To understand how Bangladesh was selected to complete the T-shirts, we need to understand the trade agreement introduced in 1974 by President Richard Nixon.
The Multi-Fiber Arrangement (MFA), an international trade agreement on textile and clothing, was active from 1974 until 2004. The agreement imposed quotas on the amount that developing countries could export in the form of yarn, fabric and clothing to developed countries such as the United States.
How does Bangladesh fit into this pact? Let’s take a look at South Korea. In the 1970’s South Korea had reached their quota and were no longer allowed to export to other countries. Because Bangladesh was in financial dire straits and South Korea needed to continue their export operations, these entrepreneurs joined forces with South Korea to set up textile factories. Hence, the Bangladeshi garment district was born. Today Bangladesh factories employ approximately 4 million people.
With so much talk of sweat shops and hazardous working conditions, what are the settings for the workers who assembled Planet Money’s men’s T-shirt?
Let us take a look at two Bangladeshi factory workers – the women who made the men’s T-shirts. Since the MFA, there have been huge changes in Bangladesh. These changes have altered the lives of its residents. Two women that have been affected by these changes are Shimu and Minu. They work six days a week, 10 hours a day at Deluxe Fashion Limited among hundreds of women. At the time of Planet Money’s interview the sisters were earning $39.00 a month. They were hoping for a raise. There were daily protests going on due to the recent Rana Plaza building accident earlier that year. An eight-story mixed-use building containing factories, a banking institution, apartments and various shops collapsed. With a death toll of 1,129 and 2,500 injured, it is considered the deadliest garment factory accident in history, as well as the deadliest accidental structural failure. Nonetheless, the sisters feel safe in the factory where they work – there are fans and fire exits.
Minu is married and she, her husband and Shimu live together in a room. They pool their money to pay the bills and the rent. Minu sends money to her daughter who lives with their parents. Shimu occasionally sends money home – she is able to save money and buy whatever items she wants such as a television. The sisters cook and eat their meals together. They cook enough food for the three of them to have three meals a day. Their living arrangement might sound dreadful, but in comparison to the village they come from, the women are living quite comfortable.
With the sisters’ incomes, their parents are able to purchase meat and fish, they pay for their younger brother’s education and provide financial support for Minu’s daughter.
The women’s lives are very different from their parents. In addition, there is also a big difference between the sisters. For example, their parents chose a husband for Minu, that to date, she regrets and will not forgive her parents for doing so.
On the other hand, Shimu will not allow her parents to choose a husband for her. She is saving money for a wedding to a man of her choosing. Apparently it is a Bangladeshi custom for the parents to choose their daughter(s) husbands and for the husband to take on the responsibility of providing support and lodging for the wife. Shimu is very adamant about choosing her own partner.

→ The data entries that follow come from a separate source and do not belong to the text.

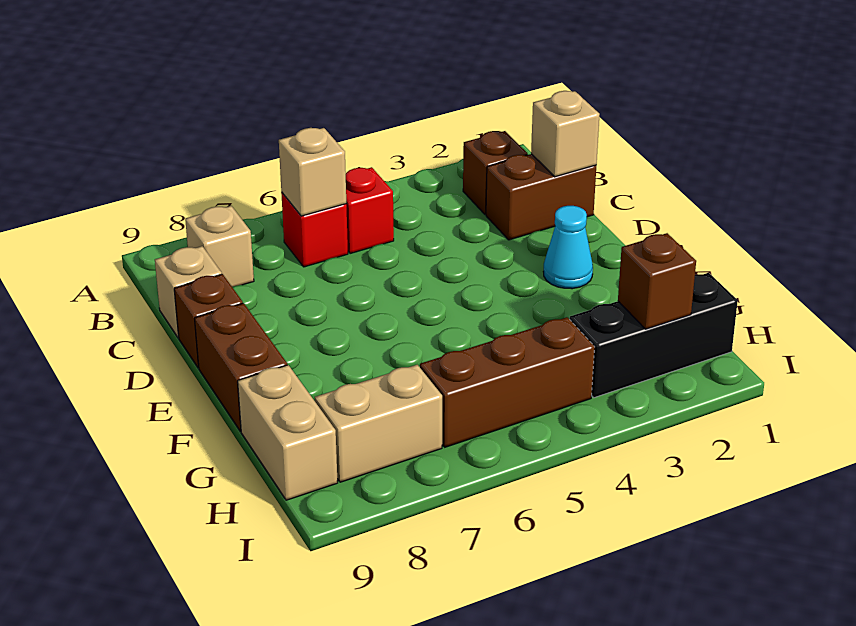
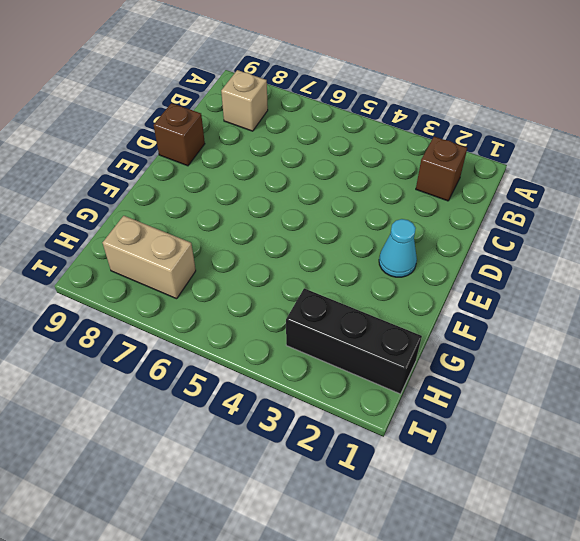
none -> red 1x1 brick [346,167,394,254]
none -> red 1x1 brick [281,192,348,267]
none -> brown 1x2 brick [486,154,596,240]

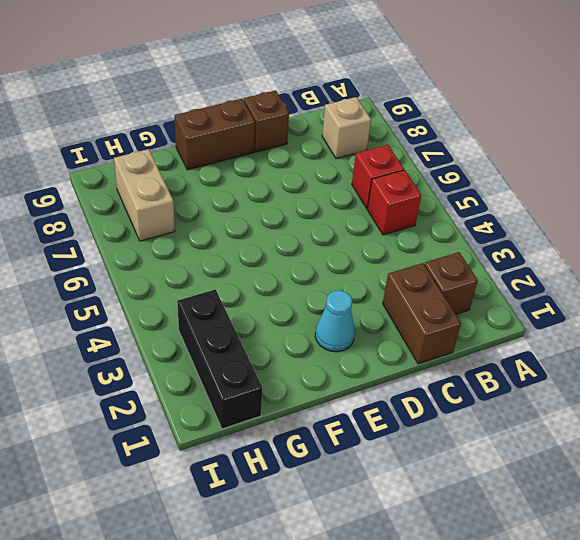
none -> tan 1x1 brick [155,246,222,338]
none -> tan 1x2 brick [238,365,338,500]
none -> brown 1x3 brick [420,317,594,447]

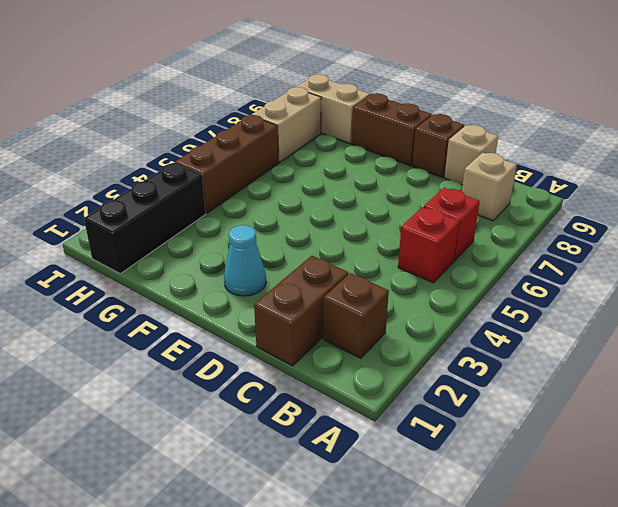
none -> tan 1x1 brick [279,128,346,216]
none -> tan 1x1 brick [531,91,600,177]
none -> brown 1x1 brick [618,233,696,329]

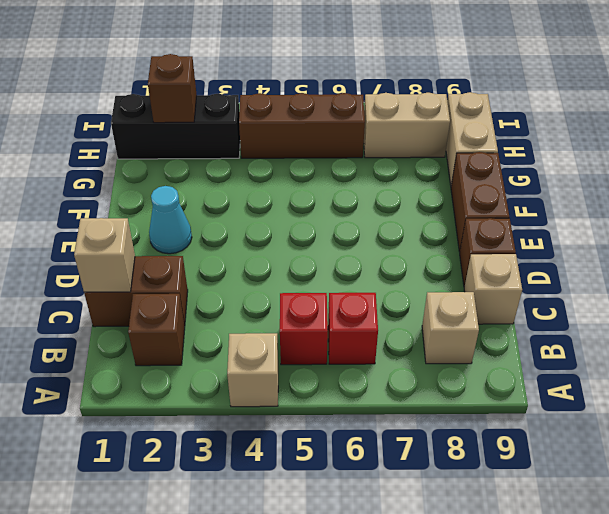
tan 1x1 brick [227,333,278,407] -> tan 1x1 brick moved to [279,128,346,216]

Finally, after all of the fascinating processes have taken place, a T-shirt is sent to the retailers. But next time I pick up a T-shirt I will reflect on how it has traveled from one side of the world to another and mostly about the people who are part of its production. I will contemplate about their lives and hopes, but mostly that the factory workers stay safe. Who knew that a simple T-shirt had such a thought-provoking inception. From its creation to the retailer and consumer, the T-shirt steps are fascinating and interesting. One cannot imagine that since its birth, the T-shirt goes through various processes in several environments.